TLDR:
- Super Micro Computer (SMCI) stock surged nearly 30% to $42 after special committee found no evidence of misconduct in accounting practices
- Ernst & Young had resigned as auditor in October, but committee concluded EY’s concerns were unsupported by facts
- Company is seeking new CFO and named Kenneth Cheung as chief accounting officer, while addressing Nasdaq listing compliance
- Investigation involved over 9,000 hours from independent counsel and 2,500 hours from forensic accounting team
- Despite positive findings, analysts remain cautious with JPMorgan maintaining underweight rating and Rosenblatt suspending coverage
Super Micro Computer (SMCI) saw its stock price jump nearly 30% to $42 on Monday after an independent committee investigation found no evidence of wrongdoing in the company’s accounting practices. The surge represents a dramatic turnaround for the server maker, which has faced intense scrutiny over its financial reporting.
The special committee’s investigation, which took over three months to complete, involved more than 9,000 hours of work by independent counsel and 2,500 hours by forensic accountants. The team interviewed 68 witnesses, including current and former employees, management, advisers, and board members.
The investigation was launched following allegations made by short-seller Hindenburg Research in August. Hindenburg had claimed to find accounting red flags, undisclosed related party transactions, and potential sanctions violations at the company.
These allegations gained additional weight in October when Ernst & Young, Super Micro’s auditor, resigned. EY stated they could no longer rely on management’s representations and couldn’t provide audit services in accordance with applicable law or professional obligations.
However, the special committee, led by independent director Susie Giordano, determined that EY’s resignation and conclusions “were not supported by the facts.” Giordano, who joined the board in August, brings over 25 years of corporate advisory experience, including 11 years at Intel.
The investigation employed more than 50 attorneys from Cooley, along with outside contract review attorneys and forensic accounting specialists from Secretariat. Their comprehensive review found no substantial concerns about the integrity of Super Micro’s senior management or Audit Committee.

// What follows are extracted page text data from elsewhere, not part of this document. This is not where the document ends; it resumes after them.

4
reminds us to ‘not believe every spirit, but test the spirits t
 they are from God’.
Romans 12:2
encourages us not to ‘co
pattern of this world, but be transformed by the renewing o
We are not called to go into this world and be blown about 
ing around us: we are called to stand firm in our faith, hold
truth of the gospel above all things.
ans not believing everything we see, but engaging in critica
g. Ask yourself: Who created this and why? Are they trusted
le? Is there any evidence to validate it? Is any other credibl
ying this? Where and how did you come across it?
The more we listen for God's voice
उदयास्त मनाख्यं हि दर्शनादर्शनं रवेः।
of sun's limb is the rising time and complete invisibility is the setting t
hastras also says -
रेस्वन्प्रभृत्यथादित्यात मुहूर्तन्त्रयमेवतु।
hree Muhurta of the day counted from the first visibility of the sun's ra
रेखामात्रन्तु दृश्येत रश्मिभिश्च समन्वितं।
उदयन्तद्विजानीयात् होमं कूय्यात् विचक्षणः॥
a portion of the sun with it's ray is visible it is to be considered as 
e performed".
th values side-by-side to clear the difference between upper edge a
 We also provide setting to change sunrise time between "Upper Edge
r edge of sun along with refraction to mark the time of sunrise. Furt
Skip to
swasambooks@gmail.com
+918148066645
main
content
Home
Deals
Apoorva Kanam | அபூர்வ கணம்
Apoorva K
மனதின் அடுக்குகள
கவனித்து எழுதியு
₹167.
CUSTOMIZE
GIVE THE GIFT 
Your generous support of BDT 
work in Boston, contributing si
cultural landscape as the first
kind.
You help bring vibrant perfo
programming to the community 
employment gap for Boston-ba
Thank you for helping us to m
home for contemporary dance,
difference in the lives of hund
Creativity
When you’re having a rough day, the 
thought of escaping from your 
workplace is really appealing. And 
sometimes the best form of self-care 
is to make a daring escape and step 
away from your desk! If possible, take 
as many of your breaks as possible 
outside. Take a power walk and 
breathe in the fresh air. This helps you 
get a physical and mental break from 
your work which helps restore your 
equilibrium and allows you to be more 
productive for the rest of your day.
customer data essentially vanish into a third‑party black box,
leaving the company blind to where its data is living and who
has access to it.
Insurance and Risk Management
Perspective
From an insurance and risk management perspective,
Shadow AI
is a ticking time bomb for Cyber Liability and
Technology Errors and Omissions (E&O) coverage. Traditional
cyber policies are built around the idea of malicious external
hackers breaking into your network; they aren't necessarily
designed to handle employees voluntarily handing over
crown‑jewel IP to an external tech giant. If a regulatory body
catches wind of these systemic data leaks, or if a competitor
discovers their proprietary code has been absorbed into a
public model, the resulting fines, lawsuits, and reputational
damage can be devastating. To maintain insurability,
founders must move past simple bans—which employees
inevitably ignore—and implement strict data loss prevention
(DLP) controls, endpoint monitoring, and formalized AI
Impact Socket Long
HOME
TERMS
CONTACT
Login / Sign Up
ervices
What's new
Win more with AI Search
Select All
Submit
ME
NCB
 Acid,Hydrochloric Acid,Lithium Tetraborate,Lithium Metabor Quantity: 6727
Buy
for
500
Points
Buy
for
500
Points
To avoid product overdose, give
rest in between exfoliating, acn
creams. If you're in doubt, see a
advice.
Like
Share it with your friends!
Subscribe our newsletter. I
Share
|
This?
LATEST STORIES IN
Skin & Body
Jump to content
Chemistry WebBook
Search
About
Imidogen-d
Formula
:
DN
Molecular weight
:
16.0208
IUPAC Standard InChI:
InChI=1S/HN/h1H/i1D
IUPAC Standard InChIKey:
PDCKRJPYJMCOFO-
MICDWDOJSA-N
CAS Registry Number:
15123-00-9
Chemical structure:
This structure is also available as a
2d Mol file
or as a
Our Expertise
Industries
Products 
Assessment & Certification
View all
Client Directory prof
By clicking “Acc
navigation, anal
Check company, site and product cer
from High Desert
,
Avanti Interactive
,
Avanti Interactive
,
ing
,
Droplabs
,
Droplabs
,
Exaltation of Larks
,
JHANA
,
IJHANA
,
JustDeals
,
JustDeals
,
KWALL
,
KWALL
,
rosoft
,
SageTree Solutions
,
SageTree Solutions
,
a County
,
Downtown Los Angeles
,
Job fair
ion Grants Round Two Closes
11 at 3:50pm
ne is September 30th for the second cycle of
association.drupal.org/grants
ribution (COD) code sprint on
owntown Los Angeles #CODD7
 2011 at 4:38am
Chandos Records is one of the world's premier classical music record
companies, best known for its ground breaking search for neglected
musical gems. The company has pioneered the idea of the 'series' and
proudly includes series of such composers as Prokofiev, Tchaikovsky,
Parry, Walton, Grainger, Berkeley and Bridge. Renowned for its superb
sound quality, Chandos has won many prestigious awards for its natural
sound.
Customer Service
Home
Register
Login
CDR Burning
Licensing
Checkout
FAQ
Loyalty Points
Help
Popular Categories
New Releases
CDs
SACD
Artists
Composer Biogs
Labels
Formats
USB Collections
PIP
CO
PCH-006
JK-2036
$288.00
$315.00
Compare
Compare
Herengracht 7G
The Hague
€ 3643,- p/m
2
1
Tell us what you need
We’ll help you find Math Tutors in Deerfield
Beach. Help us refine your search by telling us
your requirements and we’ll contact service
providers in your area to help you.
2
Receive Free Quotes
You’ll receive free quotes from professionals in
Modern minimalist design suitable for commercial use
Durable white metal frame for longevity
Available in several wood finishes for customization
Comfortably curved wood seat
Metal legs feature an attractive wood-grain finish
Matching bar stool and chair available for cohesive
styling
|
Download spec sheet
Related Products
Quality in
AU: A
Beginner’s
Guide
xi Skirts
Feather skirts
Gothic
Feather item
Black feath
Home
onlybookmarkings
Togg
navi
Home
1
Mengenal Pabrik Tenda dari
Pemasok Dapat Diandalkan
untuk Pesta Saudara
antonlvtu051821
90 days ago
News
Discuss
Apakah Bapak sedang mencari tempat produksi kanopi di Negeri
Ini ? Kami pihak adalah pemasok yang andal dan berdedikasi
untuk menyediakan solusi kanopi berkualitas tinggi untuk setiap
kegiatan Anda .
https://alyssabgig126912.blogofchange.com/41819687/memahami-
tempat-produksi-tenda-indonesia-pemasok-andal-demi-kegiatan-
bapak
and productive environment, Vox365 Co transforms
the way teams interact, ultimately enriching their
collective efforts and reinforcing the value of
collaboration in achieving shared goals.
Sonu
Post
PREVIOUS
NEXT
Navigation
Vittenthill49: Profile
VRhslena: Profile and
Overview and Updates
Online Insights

In response to the findings, Super Micro has announced several organizational changes. The company is actively searching for a new CFO, though current CFO David Weigand will remain in his position until a successor is named. Additionally, Kenneth Cheung, previously vice president of finance and corporate controller, has been appointed as chief accounting officer.
The company faces ongoing challenges regarding its Nasdaq listing status due to delayed financial reports. However, Super Micro has expressed confidence in its ability to become current with its periodic reports and maintain its listing.
Trading activity showed strong institutional investor participation, with above-average volumes supporting the price increase. The stock has now more than doubled from its recent lows, though it remains well below its early-March peak.
Despite the positive findings, major investment firms have maintained a cautious stance. JPMorgan kept its underweight rating on the stock, citing the need for increased visibility into compliance matters. The firm identified two key areas to monitor: whether new auditor BDO accepts the committee’s findings or conducts its own review, and Nasdaq’s response to Super Micro’s compliance extension request.
Rosenblatt analysts acknowledged the committee’s findings but suspended their rating, price target, and estimates pending further clarity on the company’s financial situation. This reflects ongoing uncertainty in the market despite the investigation’s positive outcome.
The stock’s technical indicators show improving momentum, with the relative strength index (RSI) rising though still below 50. Key resistance levels to watch include $50, which coincides with the early-August trough and late-October peak, and $64, near the August countertrend high.
Super Micro has stated it does not expect to restate its quarterly reports for fiscal 2024 or prior fiscal years. The board has adopted all of the special committee’s recommendations, though specific details of these recommendations have not been disclosed.
The company’s relationship with AI chipmaker Nvidia has helped drive its business growth during the artificial intelligence boom, contributing to record highs in its stock price before the accounting allegations emerged.